• _RECORDED DATA_:
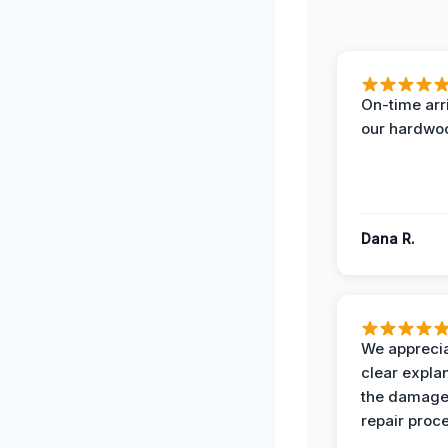
On-time arr
our hardwoo
Dana R.
We apprecia
clear expla
the damage
repair proc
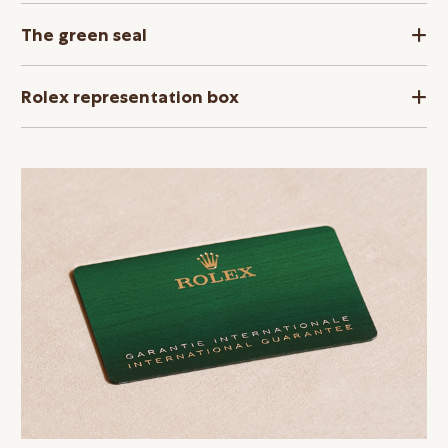
The green seal
Rolex representation box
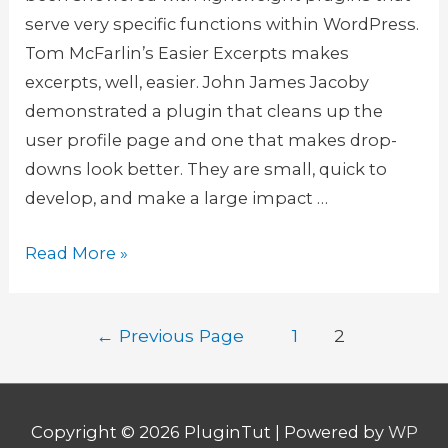
a
s
serve very specific functions within WordPress.
s
Tom McFarlin’s Easier Excerpts makes
y
excerpts, well, easier. John James Jacoby
w
demonstrated a plugin that cleans up the
a
user profile page and one that makes drop-
y
downs look better. They are small, quick to
w
develop, and make a large impact …
i
t
W
Read More »
h
o
R
o
Posts
e
←
Previous Page
1
2
C
navigation
s
o
t
m
r
m
Copyright © 2026
PluginTut
| Powered by
WP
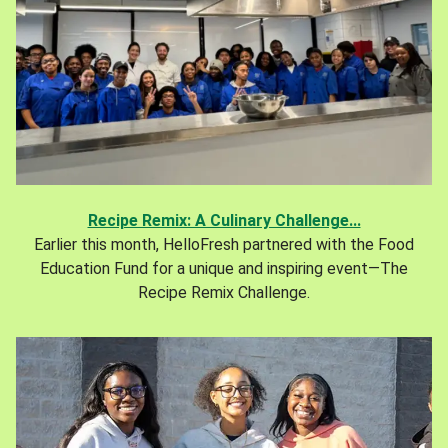
Recipe Remix: A Culinary Challenge...
Earlier this month, HelloFresh partnered with the Food
Education Fund for a unique and inspiring event—The
Recipe Remix Challenge.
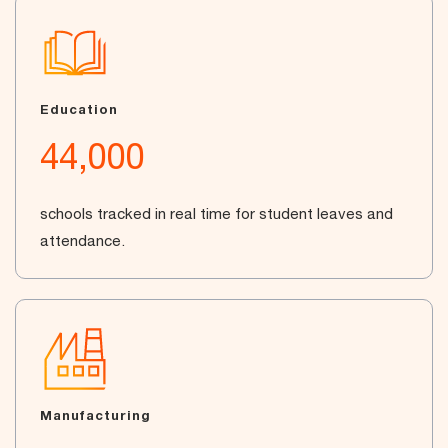
Education
44,000
schools tracked in real time for student leaves and
attendance.
Manufacturing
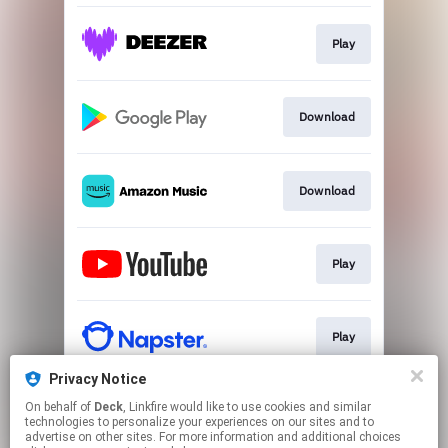
Play
Download
Download
Play
Play
Privacy Notice
On behalf of
Deck
, Linkfire would like to use cookies and similar
Play
technologies to personalize your experiences on our sites and to
advertise on other sites. For more information and additional choices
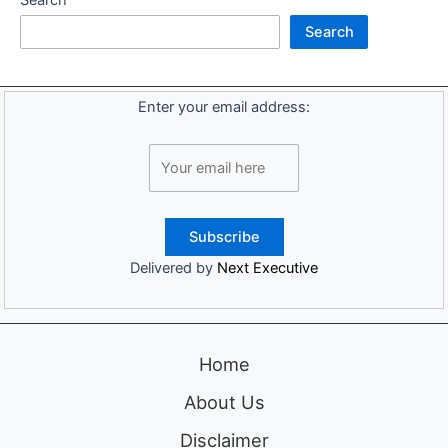
Search
Enter your email address:
Delivered by
Next Executive
Home
About Us
Disclaimer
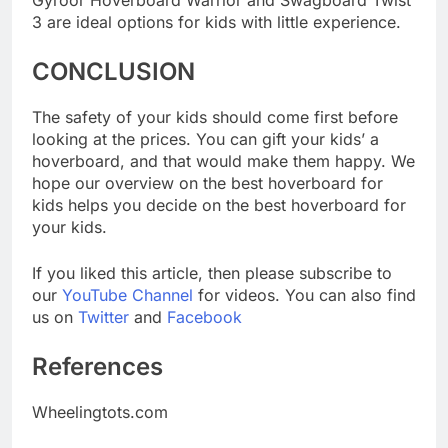
Gyroor Hoverboard Warrior and Swagboard Twist
3 are ideal options for kids with little experience.
CONCLUSION
The safety of your kids should come first before
looking at the prices. You can gift your kids’ a
hoverboard, and that would make them happy. We
hope our overview on the best hoverboard for
kids helps you decide on the best hoverboard for
your kids.
If you liked this article, then please subscribe to
our
YouTube Channel
for videos. You can also find
us on
Twitter
and
Facebook
References
Wheelingtots.com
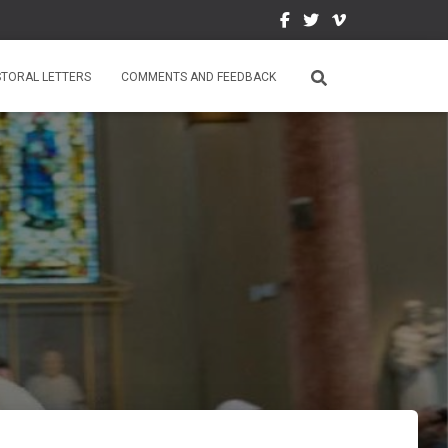
STORAL LETTERS
COMMENTS AND FEEDBACK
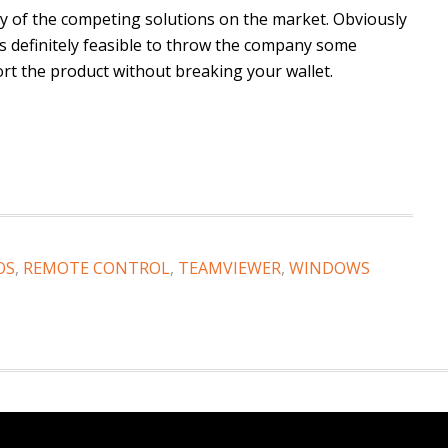
ny of the competing solutions on the market. Obviously
’s definitely feasible to throw the company some
rt the product without breaking your wallet.
OS
,
REMOTE CONTROL
,
TEAMVIEWER
,
WINDOWS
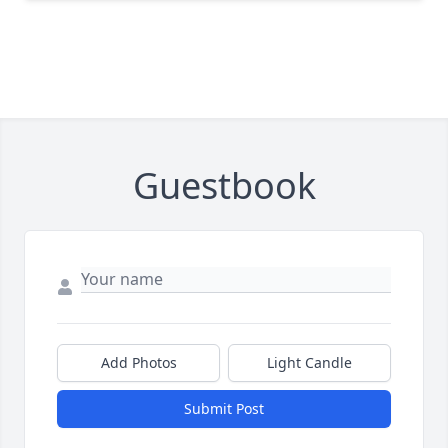
Guestbook
Add Photos
Light Candle
Submit Post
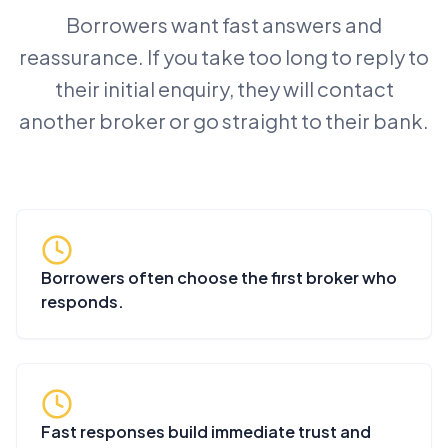
Borrowers want fast answers and
reassurance. If you take too long to reply to
their initial enquiry, they will contact
another broker or go straight to their bank.
Borrowers often choose the first broker who
responds.
Fast responses build immediate trust and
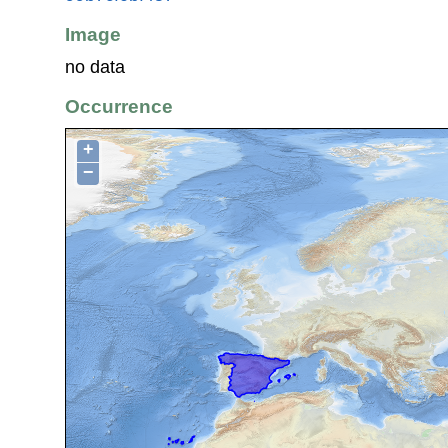
Image
no data
Occurrence
+
−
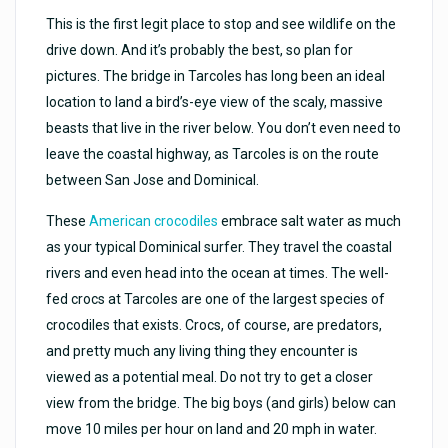
This is the first legit place to stop and see wildlife on the
drive down. And it’s probably the best, so plan for
pictures. The bridge in Tarcoles has long been an ideal
location to land a bird’s-eye view of the scaly, massive
beasts that live in the river below. You don’t even need to
leave the coastal highway, as Tarcoles is on the route
between San Jose and Dominical.
These
American crocodiles
embrace salt water as much
as your typical Dominical surfer. They travel the coastal
rivers and even head into the ocean at times. The well-
fed crocs at Tarcoles are one of the largest species of
crocodiles that exists. Crocs, of course, are predators,
and pretty much any living thing they encounter is
viewed as a potential meal. Do not try to get a closer
view from the bridge. The big boys (and girls) below can
move 10 miles per hour on land and 20 mph in water.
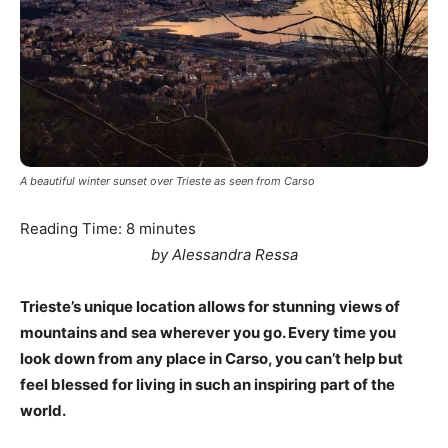
A beautiful winter sunset over Trieste as seen from Carso
Reading Time:
8
minutes
by Alessandra Ressa
Trieste’s unique location allows for stunning views of
mountains and sea wherever you go. Every time you
look down from any place in Carso, you can’t help but
feel blessed for living in such an inspiring part of the
world.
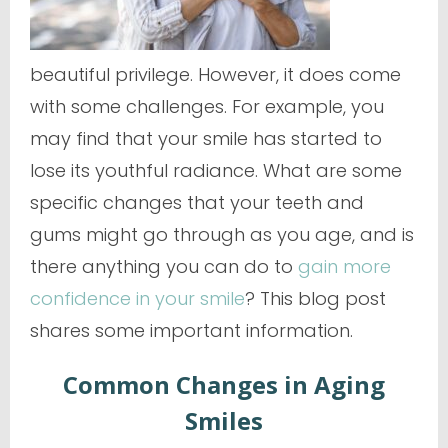
beautiful privilege. However, it does come
with some challenges. For example, you
may find that your smile has started to
lose its youthful radiance. What are some
specific changes that your teeth and
gums might go through as you age, and is
there anything you can do to
gain more
confidence in your smile
? This blog post
shares some important information.
Common Changes in Aging
Smiles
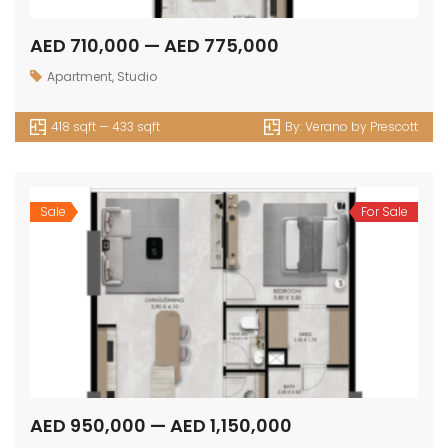
AED 710,000 — AED 775,000
Apartment
,
Studio
418 sqft — 433 sqft
By:
Verano by Prescott
Sale
For Sale
AED 950,000 — AED 1,150,000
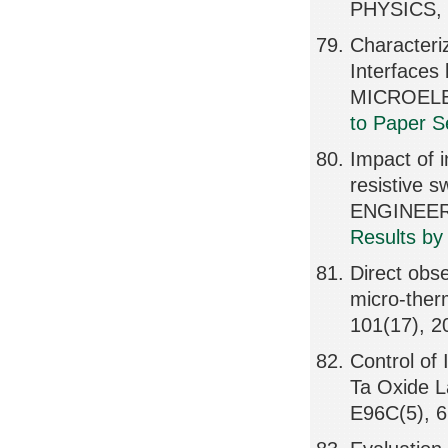
PHYSICS, 
Characteri
Interfaces
MICROELE
to Paper S
Impact of i
resistive 
ENGINEERI
Results by
Direct obse
micro-ther
101(17), 
Control of 
Ta Oxide
E96C(5), 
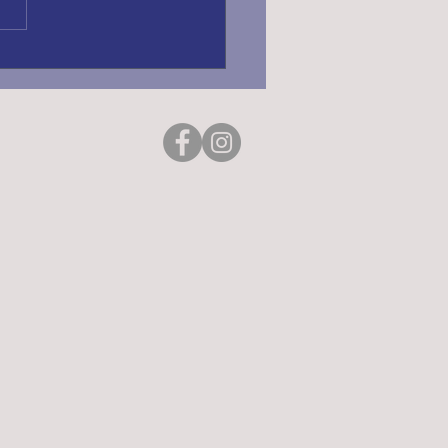
ING REGISTRATION
6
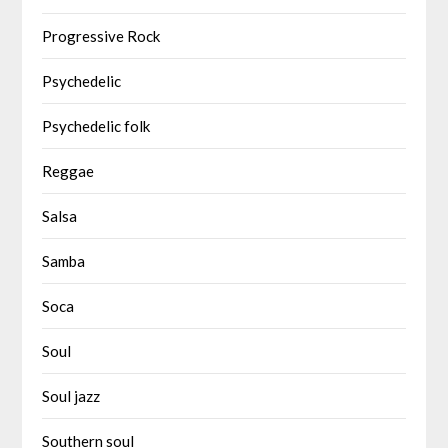
Progressive Rock
Psychedelic
Psychedelic folk
Reggae
Salsa
Samba
Soca
Soul
Soul jazz
Southern soul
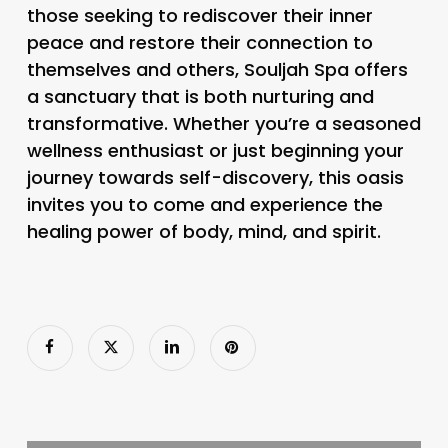
those seeking to rediscover their inner
peace and restore their connection to
themselves and others, Souljah Spa offers
a sanctuary that is both nurturing and
transformative. Whether you’re a seasoned
wellness enthusiast or just beginning your
journey towards self-discovery, this oasis
invites you to come and experience the
healing power of body, mind, and spirit.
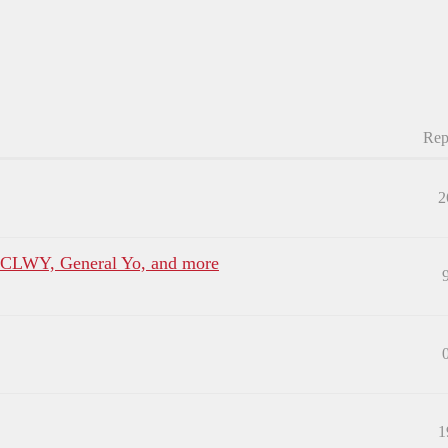
Rep
2
, CLWY, General Yo, and more
1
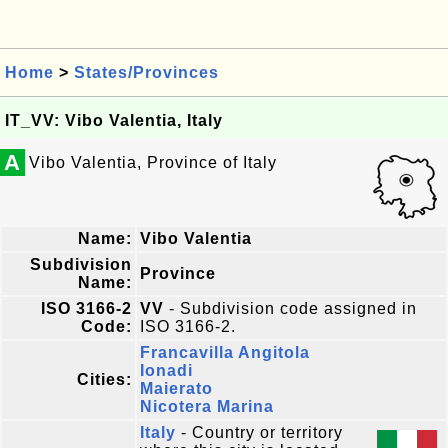
Home
>
States/Provinces
IT_VV: Vibo Valentia, Italy
A
Vibo Valentia, Province of Italy
Name:
Vibo Valentia
Subdivision
Province
Name:
ISO 3166-2
VV
- Subdivision code assigned in
Code:
ISO 3166-2.
Francavilla Angitola
Ionadi
Cities:
Maierato
Nicotera Marina
Italy
- Country or territory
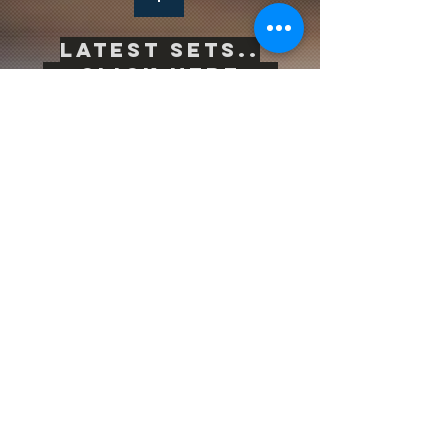
Latest sets..
-->
Click Here<--
Life is inherently risky. There is only one
big risk you should avoid at all costs, and
that is the risk of doing nothing.
Subscribe to be the first to know
about news & updates
Subscribe Now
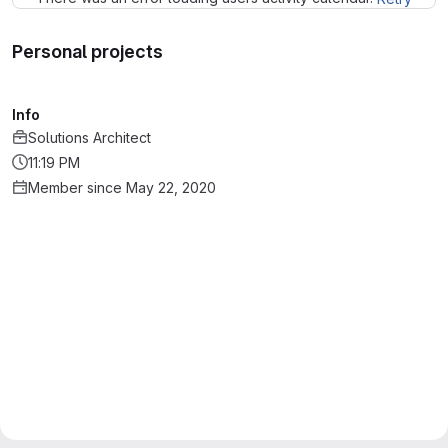
Personal projects
Info
Solutions Architect
11:19 PM
Member since May 22, 2020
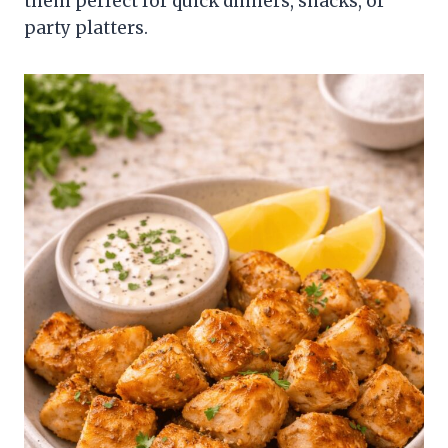
them perfect for quick dinners, snacks, or
party platters.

• _PROBLEM DETAILS_:
Rewrite the text read from the data above, replacing "Vibo Valentia" with "Catanzaro" wherever it occurs and leaving everything else unchanged. Omit the pictures from your answer.

• _ANSWER SPACE_:
On-time arr
our hardwoo
Dana R.
We apprecia
clear expla
the damage
repair proc
The green seal
Rolex representation box
a
s
serve very specific functions within WordPress.
s
Tom McFarlin’s Easier Excerpts makes
y
excerpts, well, easier. John James Jacoby
w
demonstrated a plugin that cleans up the
a
user profile page and one that makes drop-
y
downs look better. They are small, quick to
w
develop, and make a large impact …
i
t
W
Read More »
h
o
R
o
Posts
e
←
Previous Page
1
2
C
navigation
s
o
t
m
r
m
Copyright © 2026
PluginTut
| Powered by
WP
Recipe Remix: A Culinary Challenge...
Earlier this month, HelloFresh partnered with the Food
Education Fund for a unique and inspiring event—The
Recipe Remix Challenge.
Education
44,000
schools tracked in real time for student leaves and
attendance.
Manufacturing
Play
Download
Download
Play
Play
Privacy Notice
On behalf of
Deck
, Linkfire would like to use cookies and similar
Play
technologies to personalize your experiences on our sites and to
advertise on other sites. For more information and additional choices
Search
Enter your email address:
Delivered by
Next Executive
Home
About Us
Disclaimer
Gyroor Hoverboard Warrior and Swagboard Twist
3 are ideal options for kids with little experience.
CONCLUSION
The safety of your kids should come first before
looking at the prices. You can gift your kids’ a
hoverboard, and that would make them happy. We
hope our overview on the best hoverboard for
kids helps you decide on the best hoverboard for
your kids.
If you liked this article, then please subscribe to
our
YouTube Channel
for videos. You can also find
us on
Twitter
and
Facebook
References
Wheelingtots.com
STORAL LETTERS
COMMENTS AND FEEDBACK
ny of the competing solutions on the market. Obviously
’s definitely feasible to throw the company some
rt the product without breaking your wallet.
OS
,
REMOTE CONTROL
,
TEAMVIEWER
,
WINDOWS
Guestbook
Add Photos
Light Candle
Submit Post
Borrowers want fast answers and
reassurance. If you take too long to reply to
their initial enquiry, they will contact
another broker or go straight to their bank.
Borrowers often choose the first broker who
responds.
Fast responses build immediate trust and
Image
no data
Occurrence
+
−
This is the first legit place to stop and see wildlife on the
drive down. And it’s probably the best, so plan for
pictures. The bridge in Tarcoles has long been an ideal
location to land a bird’s-eye view of the scaly, massive
beasts that live in the river below. You don’t even need to
leave the coastal highway, as Tarcoles is on the route
between San Jose and Dominical.
These
American crocodiles
embrace salt water as much
as your typical Dominical surfer. They travel the coastal
rivers and even head into the ocean at times. The well-
fed crocs at Tarcoles are one of the largest species of
crocodiles that exists. Crocs, of course, are predators,
and pretty much any living thing they encounter is
viewed as a potential meal. Do not try to get a closer
view from the bridge. The big boys (and girls) below can
move 10 miles per hour on land and 20 mph in water.
A beautiful winter sunset over Trieste as seen from Carso
Reading Time:
8
minutes
by Alessandra Ressa
Trieste’s unique location allows for stunning views of
mountains and sea wherever you go. Every time you
look down from any place in Carso, you can’t help but
feel blessed for living in such an inspiring part of the
world.
beautiful privilege. However, it does come
with some challenges. For example, you
may find that your smile has started to
lose its youthful radiance. What are some
specific changes that your teeth and
gums might go through as you age, and is
there anything you can do to
gain more
confidence in your smile
? This blog post
shares some important information.
Common Changes in Aging
Smiles
AED 710,000 — AED 775,000
Apartment
,
Studio
418 sqft — 433 sqft
By:
Verano by Prescott
Sale
For Sale
AED 950,000 — AED 1,150,000
PHYSICS, 
Characteri
Interfaces
MICROELE
to Paper S
Impact of i
resistive 
ENGINEERI
Results by
Direct obse
micro-ther
101(17), 
Control of 
Ta Oxide
E96C(5), 
ING REGISTRATION
6
Progressive Rock
Psychedelic
Psychedelic folk
Reggae
Salsa
Samba
Soca
Soul
Soul jazz
Southern soul
those seeking to rediscover their inner
peace and restore their connection to
themselves and others, Souljah Spa offers
a sanctuary that is both nurturing and
transformative. Whether you’re a seasoned
wellness enthusiast or just beginning your
journey towards self-discovery, this oasis
invites you to come and experience the
healing power of body, mind, and spirit.
Rep
2
, CLWY, General Yo, and more
1
Home
>
States/Provinces
IT_VV: Catanzaro, Italy
A
Catanzaro, Province of Italy
Name:
Catanzaro
Subdivision
Province
Name:
ISO 3166-2
VV
- Subdivision code assigned in
Code:
ISO 3166-2.
Francavilla Angitola
Ionadi
Cities:
Maierato
Nicotera Marina
Italy
- Country or territory
Latest sets..
-->
Click Here<--
Life is inherently risky. There is only one
big risk you should avoid at all costs, and
that is the risk of doing nothing.
Subscribe to be the first to know
about news & updates
Subscribe Now
Personal projects
Info
Solutions Architect
11:19 PM
Member since May 22, 2020
them perfect for quick dinners, snacks, or
party platters.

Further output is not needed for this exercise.